An ensemble method to generate high-resolution gridded population data for China from digital footprint and ancillary geospatial data

Abstract

Fine-scale population datasets are essential to many health and development applications. Quite a few population estimate approaches have been proposed and multiple gridded population datasets have been produced. However, it is still a challenge to accurately estimate daily and even hourly population dynamics. In this study, we present an ensemble learning approach to tackle the challenge through integrating a digital footprint dataset and multiple geospatial ancillary datasets to estimate population dynamics. More specifically, we used the geographically weighted regression model to integrate two aspatial tree-based learning models and generated preliminary hourly and daily gridded population estimates.
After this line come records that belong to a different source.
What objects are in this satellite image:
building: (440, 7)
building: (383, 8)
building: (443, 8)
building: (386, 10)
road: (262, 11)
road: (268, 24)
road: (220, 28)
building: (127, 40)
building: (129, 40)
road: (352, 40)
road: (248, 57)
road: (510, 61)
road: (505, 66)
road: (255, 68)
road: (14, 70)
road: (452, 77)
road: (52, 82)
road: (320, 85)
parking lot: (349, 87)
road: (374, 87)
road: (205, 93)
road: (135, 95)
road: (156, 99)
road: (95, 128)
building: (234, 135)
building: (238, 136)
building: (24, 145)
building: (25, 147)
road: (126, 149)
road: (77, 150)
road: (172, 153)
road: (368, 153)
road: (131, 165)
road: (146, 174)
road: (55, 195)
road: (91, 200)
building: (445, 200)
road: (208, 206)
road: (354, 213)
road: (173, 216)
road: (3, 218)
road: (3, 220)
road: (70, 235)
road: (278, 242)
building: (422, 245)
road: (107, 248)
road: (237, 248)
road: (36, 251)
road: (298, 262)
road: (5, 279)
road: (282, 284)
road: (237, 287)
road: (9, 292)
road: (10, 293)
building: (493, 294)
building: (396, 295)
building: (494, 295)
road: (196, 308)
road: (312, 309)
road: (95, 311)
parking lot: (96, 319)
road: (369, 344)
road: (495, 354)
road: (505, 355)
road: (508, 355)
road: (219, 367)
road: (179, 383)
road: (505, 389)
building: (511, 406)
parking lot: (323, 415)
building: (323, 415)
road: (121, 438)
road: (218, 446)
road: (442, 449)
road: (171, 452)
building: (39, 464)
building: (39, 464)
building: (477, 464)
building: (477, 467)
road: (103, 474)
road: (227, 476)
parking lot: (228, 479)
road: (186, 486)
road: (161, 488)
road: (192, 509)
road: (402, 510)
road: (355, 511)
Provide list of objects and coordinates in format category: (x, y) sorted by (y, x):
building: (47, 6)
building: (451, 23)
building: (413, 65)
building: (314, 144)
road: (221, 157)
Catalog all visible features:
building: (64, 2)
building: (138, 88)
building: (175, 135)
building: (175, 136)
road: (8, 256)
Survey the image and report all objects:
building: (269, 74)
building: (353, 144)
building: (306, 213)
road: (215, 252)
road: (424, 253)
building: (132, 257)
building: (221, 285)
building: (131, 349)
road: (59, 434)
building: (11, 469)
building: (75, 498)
We then adjusted the fine-scale population estimates based on the county-level estimates and their nonlinear relationship with the grid-level covariates. After sufficient model training and parameter tuning, we produced a series 0.01-degree gridded population maps (FinePop) of China for 2018, including a nationwide daily-average map and provincial hourly-average maps. The FinePop is more accurate than the WorldPop and LandScan datasets, as suggested by the highest R2 (0.72) obtained from the comparison against township-level population census data. The root mean squared error of the township population density estimates for FinePop, WorldPop, and LandScan are 3162, 3327, and 3423, respectively. The FinePop also shows its advantages in unraveling transportation networks and the diurnal-nocturnal population migration patterns in both small and large cities.